──────── EXTRACT PROVIDED

III. Discussion of the Proposed Rule

Subpart 3200--Geothermal Resources Leasing

    In subpart 3200, we propose changes to the definitions section and 
propose to add three sections to the end of the subpart.

Definitions

    Section 3200.1 contains definitions of terms used throughout parts 
3200 and 3280. The proposed rule would remove the definitions of terms 
and concepts that would no longer be used under the proposal (or were 
not used previously). Definitions proposed to be removed include 
``additional term,'' ``cooperative agreement,'' ``extended term,'' and 
``pay instead of produce in commercial quantities.''
    Proposed new definitions include ``initial extension'' and 
``additional extension.'' These two definitions reflect terms that are 
used in proposed subpart 3207, and implement concepts enacted in 30 
U.S.C. 1005(a). The portion of the preamble discussing subpart 3207 
addresses these changes.
    Other definitions added include ``direct use'' and ``direct use 
leases.'' The proposed definition of the term ``direct use'' is taken 
from the definition at 30 U.S.C. 1001(g). The proposed definition would 
state that ``direct use means utilization of geothermal resources for 
commercial, residential, agricultural, public facilities, or other 
energy needs other than the commercial production or generation of 
electricity.'' The word ``generation'' is used in addition to the 
statutory word ``production'' to be consistent with the usage in 30 
U.S.C. 1003(f), which also addresses direct use.

────────────────
──────── GIVEN DATA

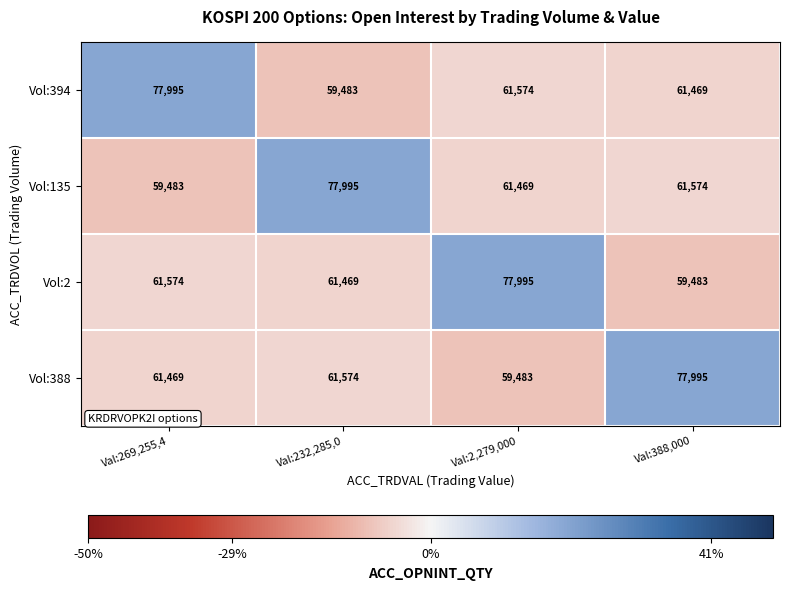

At which label is Vol:394 closest to 68739?

Val:2,279,000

────────────────

- ACTION ITEM -
Resume the discussion of the proposed geothermal resources leasing rule, starting right after its last sentence.

- ANSWER BELOW -
    The proposed definition of the term ``direct use lease'' would be 
``a lease issued in an area BLM designates as available exclusively for 
direct use of geothermal resources, without sale, for purposes other 
than commercial generation of electricity.'' This definition is 
intended to describe the geothermal leases that would be issued under 
proposed subpart 3205, which would implement 30 U.S.C. 1003(f).
    The term ``geothermal exploration permit'' would be clarified to 
explain that a BLM authorization to conduct exploration activities 
would occur under a Notice of Intent to Conduct Geothermal Resource 
Exploration Operations, a specific BLM Form.
    The term ``gross proceeds,'' used in the royalty context, would be 
defined through a cross-reference to the applicable MMS definition.
    The term ``commercial production or generation of electricity'' 
would be defined to mean generation of electricity that is sold or is 
subject to sale, including the electricity or energy that is required 
to convert geothermal energy into electrical energy for sale. This term 
is needed in determining whether geothermal resource production is 
subject to royalties or direct use fees, as referenced in 30 U.S.C. 
1004(b). The statute does not expressly address whether the electricity 
required to convert geothermal energy into electrical energy for sale 
(the parasitic load) should be considered as a component of the 
generation of electricity or should be considered as a direct use. BLM 
believes it is more appropriate to consider this as part of the 
electrical generation process both: (1) To encourage the production of 
geothermal resources (by not imposing a fee for a necessary cost of 
electricity generation); and (2) Because measurement of such usage 
would be difficult and expensive and the amount of moneys generated 
through the collection of fees would be quite small relative to the 
measurement effort.
    The term ``commercial production'' would mean production of 
geothermal resources when the economic benefits from the production are 
greater than the cost of production. This proposed

[[Page 41544]]

definition would implement a term used in 30 U.S.C. 1004(f)(1), related 
to advanced royalties (see proposed Sec.  3212.15). The term is also 
used for the purpose of qualifying for a drilling extension at proposed 
Sec.  3207.14.
    The term ``geothermal steam and associated geothermal resources'' 
would be slightly modified to follow the statutory definition at 30 
U.S.C. 1001.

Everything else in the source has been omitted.